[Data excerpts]
'''

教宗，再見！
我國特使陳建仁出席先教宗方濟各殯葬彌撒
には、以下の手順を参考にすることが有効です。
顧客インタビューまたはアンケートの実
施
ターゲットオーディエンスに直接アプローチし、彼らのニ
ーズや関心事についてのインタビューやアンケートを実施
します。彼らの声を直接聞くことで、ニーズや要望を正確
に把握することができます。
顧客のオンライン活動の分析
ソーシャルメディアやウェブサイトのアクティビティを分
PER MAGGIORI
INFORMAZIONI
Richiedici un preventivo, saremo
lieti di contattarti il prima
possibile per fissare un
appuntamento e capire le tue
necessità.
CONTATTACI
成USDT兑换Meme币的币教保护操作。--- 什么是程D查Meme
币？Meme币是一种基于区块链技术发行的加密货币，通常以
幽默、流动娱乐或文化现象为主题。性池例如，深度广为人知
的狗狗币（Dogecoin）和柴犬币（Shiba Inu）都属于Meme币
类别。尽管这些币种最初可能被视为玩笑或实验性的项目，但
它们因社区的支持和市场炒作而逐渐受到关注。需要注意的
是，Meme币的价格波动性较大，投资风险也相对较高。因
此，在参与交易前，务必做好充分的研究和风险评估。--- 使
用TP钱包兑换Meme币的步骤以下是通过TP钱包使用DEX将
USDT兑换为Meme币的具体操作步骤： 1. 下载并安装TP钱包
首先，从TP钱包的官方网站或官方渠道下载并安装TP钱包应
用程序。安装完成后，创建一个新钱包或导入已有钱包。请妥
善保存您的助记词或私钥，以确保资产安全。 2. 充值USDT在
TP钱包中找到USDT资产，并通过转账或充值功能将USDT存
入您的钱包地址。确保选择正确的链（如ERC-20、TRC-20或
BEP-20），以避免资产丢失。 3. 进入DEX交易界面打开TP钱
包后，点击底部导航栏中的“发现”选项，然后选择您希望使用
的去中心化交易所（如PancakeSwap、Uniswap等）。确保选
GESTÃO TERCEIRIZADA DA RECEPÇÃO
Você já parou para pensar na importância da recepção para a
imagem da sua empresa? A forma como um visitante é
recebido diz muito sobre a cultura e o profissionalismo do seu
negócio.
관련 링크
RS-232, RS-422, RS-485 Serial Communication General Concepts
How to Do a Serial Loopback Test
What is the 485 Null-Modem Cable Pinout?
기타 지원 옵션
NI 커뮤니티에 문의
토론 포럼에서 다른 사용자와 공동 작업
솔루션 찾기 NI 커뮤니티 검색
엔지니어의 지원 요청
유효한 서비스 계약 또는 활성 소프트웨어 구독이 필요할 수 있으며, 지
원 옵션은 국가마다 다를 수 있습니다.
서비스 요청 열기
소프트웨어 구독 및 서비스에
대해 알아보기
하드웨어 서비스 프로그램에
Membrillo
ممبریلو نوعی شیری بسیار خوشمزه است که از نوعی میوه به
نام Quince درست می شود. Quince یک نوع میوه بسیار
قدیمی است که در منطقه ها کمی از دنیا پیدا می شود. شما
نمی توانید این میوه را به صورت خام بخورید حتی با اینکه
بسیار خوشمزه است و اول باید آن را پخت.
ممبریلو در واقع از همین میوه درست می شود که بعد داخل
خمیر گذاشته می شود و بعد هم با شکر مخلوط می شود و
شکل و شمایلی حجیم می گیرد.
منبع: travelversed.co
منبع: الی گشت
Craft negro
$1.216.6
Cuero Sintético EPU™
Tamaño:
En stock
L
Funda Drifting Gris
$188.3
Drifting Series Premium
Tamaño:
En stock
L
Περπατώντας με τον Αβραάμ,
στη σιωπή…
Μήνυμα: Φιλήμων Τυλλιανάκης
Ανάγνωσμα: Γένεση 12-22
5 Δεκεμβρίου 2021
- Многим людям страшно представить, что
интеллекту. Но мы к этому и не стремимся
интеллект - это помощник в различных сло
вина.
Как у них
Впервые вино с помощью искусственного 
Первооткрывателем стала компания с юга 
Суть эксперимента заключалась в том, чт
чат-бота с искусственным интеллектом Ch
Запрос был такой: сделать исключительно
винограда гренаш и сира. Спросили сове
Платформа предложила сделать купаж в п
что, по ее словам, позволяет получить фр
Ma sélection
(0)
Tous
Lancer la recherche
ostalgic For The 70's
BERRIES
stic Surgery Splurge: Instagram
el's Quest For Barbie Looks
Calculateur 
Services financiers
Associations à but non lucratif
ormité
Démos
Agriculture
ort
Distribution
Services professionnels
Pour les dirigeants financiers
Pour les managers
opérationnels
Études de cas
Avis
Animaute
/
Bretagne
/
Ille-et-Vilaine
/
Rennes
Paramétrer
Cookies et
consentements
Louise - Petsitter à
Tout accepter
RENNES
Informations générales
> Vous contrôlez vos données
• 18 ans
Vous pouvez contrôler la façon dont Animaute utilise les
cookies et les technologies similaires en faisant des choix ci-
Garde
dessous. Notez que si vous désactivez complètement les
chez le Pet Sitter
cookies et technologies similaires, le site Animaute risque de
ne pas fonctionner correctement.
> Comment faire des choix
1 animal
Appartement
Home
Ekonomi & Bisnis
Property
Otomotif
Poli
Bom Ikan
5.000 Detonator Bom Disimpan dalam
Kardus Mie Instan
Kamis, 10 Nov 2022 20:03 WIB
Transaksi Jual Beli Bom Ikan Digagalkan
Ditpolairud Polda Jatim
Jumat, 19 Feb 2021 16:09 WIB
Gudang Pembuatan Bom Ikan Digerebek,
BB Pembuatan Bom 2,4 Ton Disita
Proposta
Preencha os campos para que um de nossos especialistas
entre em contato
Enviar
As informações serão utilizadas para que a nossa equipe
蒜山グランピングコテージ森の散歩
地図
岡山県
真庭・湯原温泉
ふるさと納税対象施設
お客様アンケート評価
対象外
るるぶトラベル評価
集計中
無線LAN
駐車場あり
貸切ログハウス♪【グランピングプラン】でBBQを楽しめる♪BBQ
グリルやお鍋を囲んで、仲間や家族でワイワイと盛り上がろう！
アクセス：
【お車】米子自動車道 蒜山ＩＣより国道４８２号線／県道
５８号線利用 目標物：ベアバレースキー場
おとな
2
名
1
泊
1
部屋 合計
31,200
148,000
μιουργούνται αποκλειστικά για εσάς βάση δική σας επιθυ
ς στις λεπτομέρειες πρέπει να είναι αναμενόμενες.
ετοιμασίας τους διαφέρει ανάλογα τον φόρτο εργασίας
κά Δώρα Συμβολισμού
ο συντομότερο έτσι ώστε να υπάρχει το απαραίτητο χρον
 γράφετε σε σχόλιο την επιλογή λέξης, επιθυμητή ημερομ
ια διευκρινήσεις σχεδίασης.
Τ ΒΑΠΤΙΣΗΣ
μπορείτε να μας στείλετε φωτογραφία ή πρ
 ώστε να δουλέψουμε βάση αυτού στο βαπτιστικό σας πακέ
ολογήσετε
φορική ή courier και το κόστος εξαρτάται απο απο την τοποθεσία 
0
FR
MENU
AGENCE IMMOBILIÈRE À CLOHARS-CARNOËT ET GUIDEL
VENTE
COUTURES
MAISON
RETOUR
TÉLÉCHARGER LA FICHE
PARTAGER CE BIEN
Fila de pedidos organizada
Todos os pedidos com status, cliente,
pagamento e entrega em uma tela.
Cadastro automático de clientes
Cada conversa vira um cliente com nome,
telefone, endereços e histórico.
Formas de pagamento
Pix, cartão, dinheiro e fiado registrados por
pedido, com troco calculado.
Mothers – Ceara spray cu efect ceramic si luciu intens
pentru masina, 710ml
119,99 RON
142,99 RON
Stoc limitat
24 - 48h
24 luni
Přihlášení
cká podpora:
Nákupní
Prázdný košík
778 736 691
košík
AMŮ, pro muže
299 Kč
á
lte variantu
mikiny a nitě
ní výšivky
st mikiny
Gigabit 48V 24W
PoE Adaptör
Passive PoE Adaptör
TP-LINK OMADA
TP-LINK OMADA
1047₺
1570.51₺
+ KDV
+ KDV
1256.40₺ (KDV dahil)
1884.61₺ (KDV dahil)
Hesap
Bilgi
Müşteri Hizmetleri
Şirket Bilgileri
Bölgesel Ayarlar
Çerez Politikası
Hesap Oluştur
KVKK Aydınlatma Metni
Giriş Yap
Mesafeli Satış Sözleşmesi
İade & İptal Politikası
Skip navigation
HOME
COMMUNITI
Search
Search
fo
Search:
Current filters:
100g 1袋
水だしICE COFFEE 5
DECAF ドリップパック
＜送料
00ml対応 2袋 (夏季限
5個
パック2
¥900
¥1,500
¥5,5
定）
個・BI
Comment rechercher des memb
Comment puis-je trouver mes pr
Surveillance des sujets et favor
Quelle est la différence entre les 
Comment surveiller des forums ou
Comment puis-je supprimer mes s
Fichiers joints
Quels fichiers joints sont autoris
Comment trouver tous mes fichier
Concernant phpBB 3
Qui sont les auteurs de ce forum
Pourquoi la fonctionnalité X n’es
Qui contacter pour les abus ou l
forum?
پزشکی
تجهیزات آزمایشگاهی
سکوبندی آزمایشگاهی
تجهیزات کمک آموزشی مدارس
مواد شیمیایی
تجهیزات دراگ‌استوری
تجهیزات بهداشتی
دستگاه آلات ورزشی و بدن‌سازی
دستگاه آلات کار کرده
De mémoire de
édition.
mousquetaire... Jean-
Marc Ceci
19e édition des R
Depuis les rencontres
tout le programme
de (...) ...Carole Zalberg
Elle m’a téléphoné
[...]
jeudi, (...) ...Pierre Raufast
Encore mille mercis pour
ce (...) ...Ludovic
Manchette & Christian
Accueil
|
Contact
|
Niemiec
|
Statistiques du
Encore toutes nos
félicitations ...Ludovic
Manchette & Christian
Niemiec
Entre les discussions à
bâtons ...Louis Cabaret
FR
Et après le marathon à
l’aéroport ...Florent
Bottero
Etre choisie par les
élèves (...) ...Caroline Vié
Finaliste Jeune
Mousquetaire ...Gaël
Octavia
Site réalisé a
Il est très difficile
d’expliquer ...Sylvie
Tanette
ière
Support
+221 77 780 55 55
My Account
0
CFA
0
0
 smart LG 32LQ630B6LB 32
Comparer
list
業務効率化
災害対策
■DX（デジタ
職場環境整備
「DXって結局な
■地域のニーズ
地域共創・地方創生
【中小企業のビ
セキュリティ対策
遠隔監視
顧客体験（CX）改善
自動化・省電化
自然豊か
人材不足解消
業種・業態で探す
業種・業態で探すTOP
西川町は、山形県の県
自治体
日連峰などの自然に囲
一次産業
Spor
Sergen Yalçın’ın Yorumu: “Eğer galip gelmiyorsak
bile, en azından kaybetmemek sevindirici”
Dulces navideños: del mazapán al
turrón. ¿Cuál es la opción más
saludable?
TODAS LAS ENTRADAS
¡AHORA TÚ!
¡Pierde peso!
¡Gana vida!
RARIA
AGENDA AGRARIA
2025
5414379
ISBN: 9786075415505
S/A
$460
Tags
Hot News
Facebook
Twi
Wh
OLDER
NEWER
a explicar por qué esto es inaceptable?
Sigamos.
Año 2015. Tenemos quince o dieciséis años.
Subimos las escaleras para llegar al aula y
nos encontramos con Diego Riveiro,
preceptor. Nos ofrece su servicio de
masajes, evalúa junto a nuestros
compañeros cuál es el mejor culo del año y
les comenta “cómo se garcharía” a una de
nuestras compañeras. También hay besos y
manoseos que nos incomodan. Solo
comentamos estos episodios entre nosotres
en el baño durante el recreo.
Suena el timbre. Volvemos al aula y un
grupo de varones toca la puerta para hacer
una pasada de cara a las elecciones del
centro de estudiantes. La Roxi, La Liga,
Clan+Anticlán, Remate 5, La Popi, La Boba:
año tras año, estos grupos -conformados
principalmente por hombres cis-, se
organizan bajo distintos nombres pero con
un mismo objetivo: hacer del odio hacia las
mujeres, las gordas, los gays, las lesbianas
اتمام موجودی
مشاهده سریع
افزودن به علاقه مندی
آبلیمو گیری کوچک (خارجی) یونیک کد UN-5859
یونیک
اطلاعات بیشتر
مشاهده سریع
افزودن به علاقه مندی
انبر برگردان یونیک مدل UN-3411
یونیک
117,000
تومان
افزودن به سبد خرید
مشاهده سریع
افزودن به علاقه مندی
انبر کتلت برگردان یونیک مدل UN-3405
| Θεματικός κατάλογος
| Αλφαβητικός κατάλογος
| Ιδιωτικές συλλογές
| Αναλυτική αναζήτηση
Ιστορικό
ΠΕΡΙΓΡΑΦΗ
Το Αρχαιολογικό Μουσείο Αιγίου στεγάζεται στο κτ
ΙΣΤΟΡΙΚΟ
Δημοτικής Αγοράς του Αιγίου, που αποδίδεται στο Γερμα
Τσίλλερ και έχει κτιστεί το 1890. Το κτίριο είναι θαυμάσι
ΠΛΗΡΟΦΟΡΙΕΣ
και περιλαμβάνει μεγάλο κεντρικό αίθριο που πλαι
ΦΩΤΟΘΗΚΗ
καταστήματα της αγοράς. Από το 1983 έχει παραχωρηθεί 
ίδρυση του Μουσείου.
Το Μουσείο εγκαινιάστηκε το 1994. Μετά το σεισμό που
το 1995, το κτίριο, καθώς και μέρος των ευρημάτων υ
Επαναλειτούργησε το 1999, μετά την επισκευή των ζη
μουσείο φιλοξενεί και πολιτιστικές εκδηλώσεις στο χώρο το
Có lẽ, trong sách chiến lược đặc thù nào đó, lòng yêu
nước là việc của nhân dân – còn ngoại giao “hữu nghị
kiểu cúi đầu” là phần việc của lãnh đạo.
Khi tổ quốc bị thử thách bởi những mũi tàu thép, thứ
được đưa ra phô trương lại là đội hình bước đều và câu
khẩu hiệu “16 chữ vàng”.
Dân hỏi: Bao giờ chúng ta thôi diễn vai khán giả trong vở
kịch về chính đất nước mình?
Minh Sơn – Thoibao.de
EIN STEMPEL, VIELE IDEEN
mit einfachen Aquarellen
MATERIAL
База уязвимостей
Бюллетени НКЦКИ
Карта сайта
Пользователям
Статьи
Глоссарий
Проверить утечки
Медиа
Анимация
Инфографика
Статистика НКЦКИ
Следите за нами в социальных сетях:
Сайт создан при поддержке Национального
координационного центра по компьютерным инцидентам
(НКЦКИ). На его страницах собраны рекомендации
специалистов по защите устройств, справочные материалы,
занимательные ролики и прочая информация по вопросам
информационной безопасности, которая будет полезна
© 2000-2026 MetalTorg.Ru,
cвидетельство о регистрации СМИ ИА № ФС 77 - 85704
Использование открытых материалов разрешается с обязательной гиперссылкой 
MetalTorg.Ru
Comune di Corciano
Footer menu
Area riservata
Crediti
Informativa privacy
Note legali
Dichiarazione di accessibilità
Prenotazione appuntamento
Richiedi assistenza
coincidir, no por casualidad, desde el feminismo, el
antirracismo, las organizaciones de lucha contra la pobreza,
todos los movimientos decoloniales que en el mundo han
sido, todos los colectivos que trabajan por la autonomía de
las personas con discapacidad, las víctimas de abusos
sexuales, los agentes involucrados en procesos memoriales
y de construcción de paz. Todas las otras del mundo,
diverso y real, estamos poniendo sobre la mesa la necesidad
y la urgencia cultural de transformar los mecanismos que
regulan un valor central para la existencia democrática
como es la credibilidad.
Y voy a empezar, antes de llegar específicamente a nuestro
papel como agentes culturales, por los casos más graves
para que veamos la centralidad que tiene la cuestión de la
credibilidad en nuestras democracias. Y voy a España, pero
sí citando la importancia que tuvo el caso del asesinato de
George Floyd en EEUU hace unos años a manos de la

'''

Beginning at the line above with "顧客インタビューまたはアンケートの実" and finishing at the line with "Ανάγνωσμα: Γένεση 12-22", return each line exactly and return nothing else.

顧客インタビューまたはアンケートの実
施
ターゲットオーディエンスに直接アプローチし、彼らのニ
ーズや関心事についてのインタビューやアンケートを実施
します。彼らの声を直接聞くことで、ニーズや要望を正確
に把握することができます。
顧客のオンライン活動の分析
ソーシャルメディアやウェブサイトのアクティビティを分
PER MAGGIORI
INFORMAZIONI
Richiedici un preventivo, saremo
lieti di contattarti il prima
possibile per fissare un
appuntamento e capire le tue
necessità.
CONTATTACI
成USDT兑换Meme币的币教保护操作。--- 什么是程D查Meme
币？Meme币是一种基于区块链技术发行的加密货币，通常以
幽默、流动娱乐或文化现象为主题。性池例如，深度广为人知
的狗狗币（Dogecoin）和柴犬币（Shiba Inu）都属于Meme币
类别。尽管这些币种最初可能被视为玩笑或实验性的项目，但
它们因社区的支持和市场炒作而逐渐受到关注。需要注意的
是，Meme币的价格波动性较大，投资风险也相对较高。因
此，在参与交易前，务必做好充分的研究和风险评估。--- 使
用TP钱包兑换Meme币的步骤以下是通过TP钱包使用DEX将
USDT兑换为Meme币的具体操作步骤： 1. 下载并安装TP钱包
首先，从TP钱包的官方网站或官方渠道下载并安装TP钱包应
用程序。安装完成后，创建一个新钱包或导入已有钱包。请妥
善保存您的助记词或私钥，以确保资产安全。 2. 充值USDT在
TP钱包中找到USDT资产，并通过转账或充值功能将USDT存
入您的钱包地址。确保选择正确的链（如ERC-20、TRC-20或
BEP-20），以避免资产丢失。 3. 进入DEX交易界面打开TP钱
包后，点击底部导航栏中的“发现”选项，然后选择您希望使用
的去中心化交易所（如PancakeSwap、Uniswap等）。确保选
GESTÃO TERCEIRIZADA DA RECEPÇÃO
Você já parou para pensar na importância da recepção para a
imagem da sua empresa? A forma como um visitante é
recebido diz muito sobre a cultura e o profissionalismo do seu
negócio.
관련 링크
RS-232, RS-422, RS-485 Serial Communication General Concepts
How to Do a Serial Loopback Test
What is the 485 Null-Modem Cable Pinout?
기타 지원 옵션
NI 커뮤니티에 문의
토론 포럼에서 다른 사용자와 공동 작업
솔루션 찾기 NI 커뮤니티 검색
엔지니어의 지원 요청
유효한 서비스 계약 또는 활성 소프트웨어 구독이 필요할 수 있으며, 지
원 옵션은 국가마다 다를 수 있습니다.
서비스 요청 열기
소프트웨어 구독 및 서비스에
대해 알아보기
하드웨어 서비스 프로그램에
Membrillo
ممبریلو نوعی شیری بسیار خوشمزه است که از نوعی میوه به
نام Quince درست می شود. Quince یک نوع میوه بسیار
قدیمی است که در منطقه ها کمی از دنیا پیدا می شود. شما
نمی توانید این میوه را به صورت خام بخورید حتی با اینکه
بسیار خوشمزه است و اول باید آن را پخت.
ممبریلو در واقع از همین میوه درست می شود که بعد داخل
خمیر گذاشته می شود و بعد هم با شکر مخلوط می شود و
شکل و شمایلی حجیم می گیرد.
منبع: travelversed.co
منبع: الی گشت
Craft negro
$1.216.6
Cuero Sintético EPU™
Tamaño:
En stock
L
Funda Drifting Gris
$188.3
Drifting Series Premium
Tamaño:
En stock
L
Περπατώντας με τον Αβραάμ,
στη σιωπή…
Μήνυμα: Φιλήμων Τυλλιανάκης
Ανάγνωσμα: Γένεση 12-22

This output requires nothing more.